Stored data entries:
* * * * * * * * *

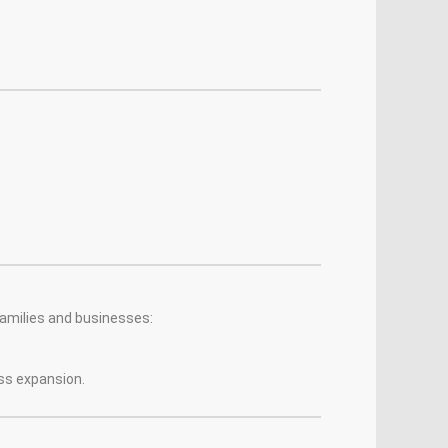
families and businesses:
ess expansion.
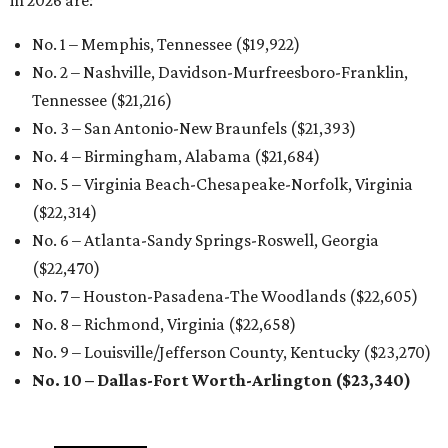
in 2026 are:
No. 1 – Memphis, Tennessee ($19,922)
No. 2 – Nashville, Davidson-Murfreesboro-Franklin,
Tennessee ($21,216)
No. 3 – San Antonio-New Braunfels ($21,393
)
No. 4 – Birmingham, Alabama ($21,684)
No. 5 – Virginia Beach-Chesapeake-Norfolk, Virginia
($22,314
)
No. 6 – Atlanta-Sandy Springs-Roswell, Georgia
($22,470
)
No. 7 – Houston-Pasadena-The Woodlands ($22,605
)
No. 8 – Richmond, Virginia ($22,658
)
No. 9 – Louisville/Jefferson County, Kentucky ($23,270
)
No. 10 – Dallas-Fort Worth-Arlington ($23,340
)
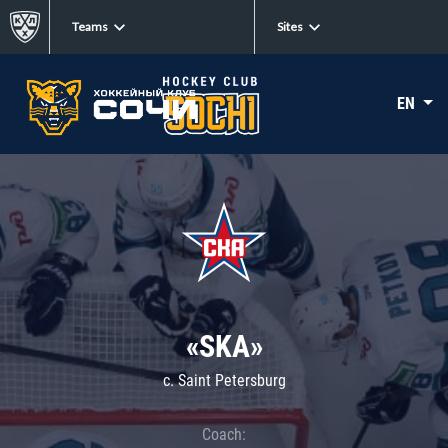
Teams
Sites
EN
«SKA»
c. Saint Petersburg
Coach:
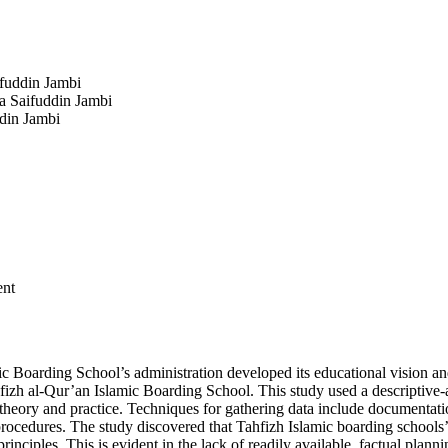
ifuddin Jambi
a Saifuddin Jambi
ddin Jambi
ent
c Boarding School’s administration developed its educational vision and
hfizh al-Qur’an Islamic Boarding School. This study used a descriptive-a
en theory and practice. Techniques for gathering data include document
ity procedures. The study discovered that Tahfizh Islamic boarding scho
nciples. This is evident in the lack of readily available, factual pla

* * * * * * * * *

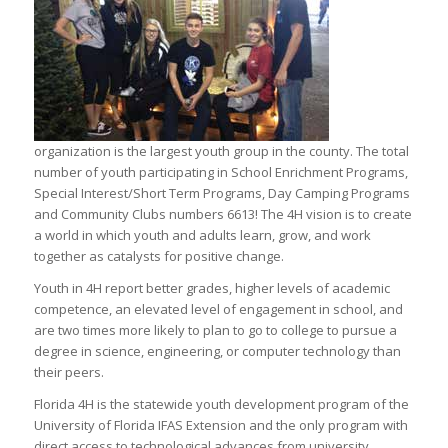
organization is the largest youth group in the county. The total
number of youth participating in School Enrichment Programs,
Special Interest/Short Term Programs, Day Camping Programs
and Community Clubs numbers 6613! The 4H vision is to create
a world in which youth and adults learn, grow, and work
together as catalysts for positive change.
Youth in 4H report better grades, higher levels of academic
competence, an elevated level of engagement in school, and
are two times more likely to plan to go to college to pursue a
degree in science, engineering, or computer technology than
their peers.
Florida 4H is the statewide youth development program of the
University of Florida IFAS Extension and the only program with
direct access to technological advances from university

* * * * * * * * *

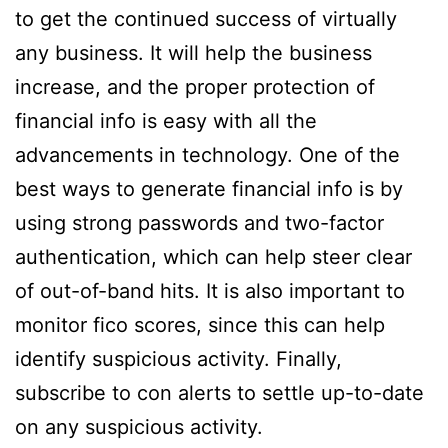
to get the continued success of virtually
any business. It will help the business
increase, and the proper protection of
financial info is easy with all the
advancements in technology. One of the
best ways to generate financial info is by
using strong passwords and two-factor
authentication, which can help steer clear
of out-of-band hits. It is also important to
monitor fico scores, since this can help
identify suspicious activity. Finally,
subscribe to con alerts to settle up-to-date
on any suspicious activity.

* * * * * * * * *

Task:
Set down precisely the lines above between the line holding "Special Interest/Short Term" and the line holding "direct access to", inclusive, and nothing beyond them.

Completed exercise:
Special Interest/Short Term Programs, Day Camping Programs
and Community Clubs numbers 6613! The 4H vision is to create
a world in which youth and adults learn, grow, and work
together as catalysts for positive change.
Youth in 4H report better grades, higher levels of academic
competence, an elevated level of engagement in school, and
are two times more likely to plan to go to college to pursue a
degree in science, engineering, or computer technology than
their peers.
Florida 4H is the statewide youth development program of the
University of Florida IFAS Extension and the only program with
direct access to technological advances from university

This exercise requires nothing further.